Nineteen months after the Federal Government announced the reappointment of Mr. Elias Mbam as Chairman of the Revenue Mobilisation Allocation and Fiscal Commission, the name of the nominee is yet to be sent to the National Assembly by President Muhammadu Buhari, investigation has shown.
Although the Office of the Secretary to the Government of the Federation had in July 2016 issued a statement announcing the reappointment of Mbam to head RMAFC, investigation showed that the nominee was yet to resume office because he had not yet been screened by the Senate.
It was learnt that the Senate had not screened Mbam because his name had not been sent to the President of the Senate, Dr. Bukola Saraki.
There are indications that the ruling All Progressive Congress may have played politics with the announcement of Mbam to head RMAFC. The announcement was made in the heat of accusation of lopsided appointments and marginalisation of the Igbos by President Buhari.
To give credit to this, Minister of Labour and Employment, Dr. Chris Ngige, who was part of Ministerial Town Hall meetings to the South-East had gone to Enugu and boasted that Buhari had such a large that he appointed Mbam even though he was a member of the opposition party, the Peoples’ Democratic Party.
Ngige had said that Mbam had discharged his job creditably in his first tenure at RMAFC and that was why Buhari reappointed him, even though he belonged to PDP. However, 19 months after the announcement was made, the nominee’s name was yet to be sent to the Senate.
Investigation showed that the failure of the Federal Government to send the name of Mbam to the Senate for screening was a deliberate effort to cripple the revenue agency in order to frustrate a new revenue formula that gives the states more resources.
Mbam had during his tenure spearheaded the articulation and draft of a new revenue formula which the 36 states of the federation had clamoured for.
Although the draft document was ready in 2014, President Goodluck Jonathan could not act on it before he was voted out of office. However, it was part of the documents that the leadership of RMAFC handed over to Buhari when they went to brief him upon his assumption of office.
Hopes that the new administration would act on the document were dashed as the Presidency had been rebuffed attempts by the leadership of RMAFC to formally present the draft new revenue formula to the President.
It is the responsibility of the president to present the document to the Federal Executive Council which looks at it before the president sends it the National Assembly.
“With the document not formally presented to the president, it is assumed that he had not received it,” a source at RMAFC who wanted anonymity told our correspondent.
The fact that the tenure of most commissioners of RMAFC had expired and they have not been replaced reinforces the crippling of the organisation.
Each state of the federation is supposed to be represented at the commission by a commissioner. Now, there are less than 10 commissioners and they lack the quorum to take critical decisions at the commission.

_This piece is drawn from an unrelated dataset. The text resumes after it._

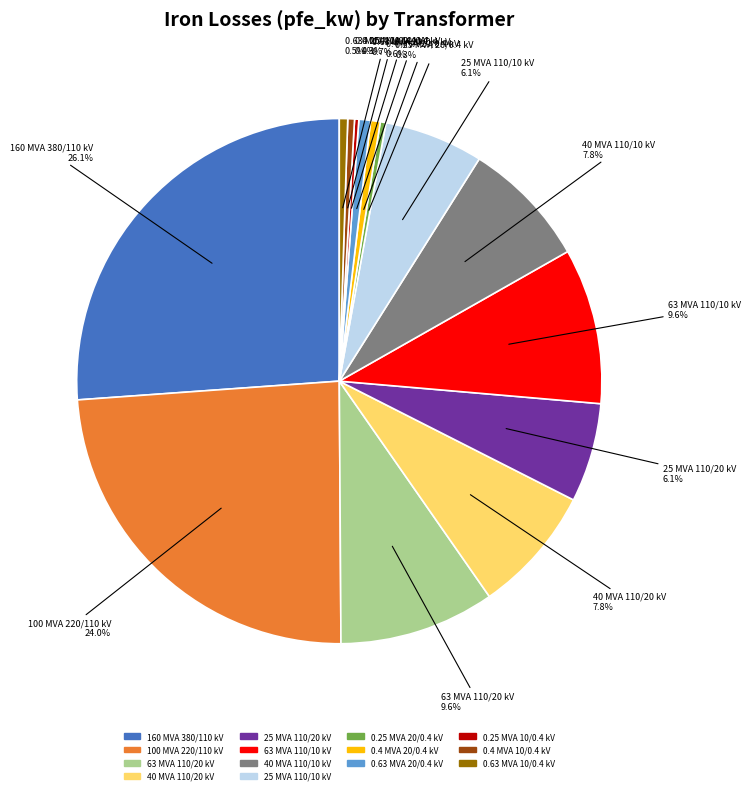

Does 0.63 MVA 10/0.4 kV represent more than half of the total?

No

The absence of a substantive chairman has been compounded by the spate of retirement of commissioners which have not been replaced, the source added.
The commission requires a quorum of at least one-third of commissioners to be able to take a decision.
Some of the commissioners who retired recently from the commission included Rev. Ajibola Fagboyingbo, who represented Ondo State; Dr. Rafiq Ogunbambi, Lagos State, and Alhaji Bello Maitambari, Kebbi State.
Experts say that the Federal Government had no interest in conceding higher revenue proportions to the subnational government, thus the deliberate strategy to cripple RMAFC with dearth adequate representation and leadership.
After necessary cost of collection and derivation deductions, revenues from both mineral revenue and non-mineral sources are pulled together into the federation account and shared among the nation’s three tiers of government.
The Federal Government gets 52.68 per cent. The state governments get 26.72 per cent while the Local Government Councils get 20.6 per cent.
It is revenues accruing from Value Added Tax that the subnational governments get higher proportions.
From VAT the Federal Government gets 15 per cent; state governments, 50 per cent, and Local Government Councils, 35 per cent.
Before Buhari won the Presidency in 2015, state governments had campaigned vigorously for a new revenue formula.
However, some of the states that campaigned vociferously for the new revenue formula were in the then All Progressive Congress which now controls the government at the centre. Some of the actors at the state level then are now top officials of the Federal Government.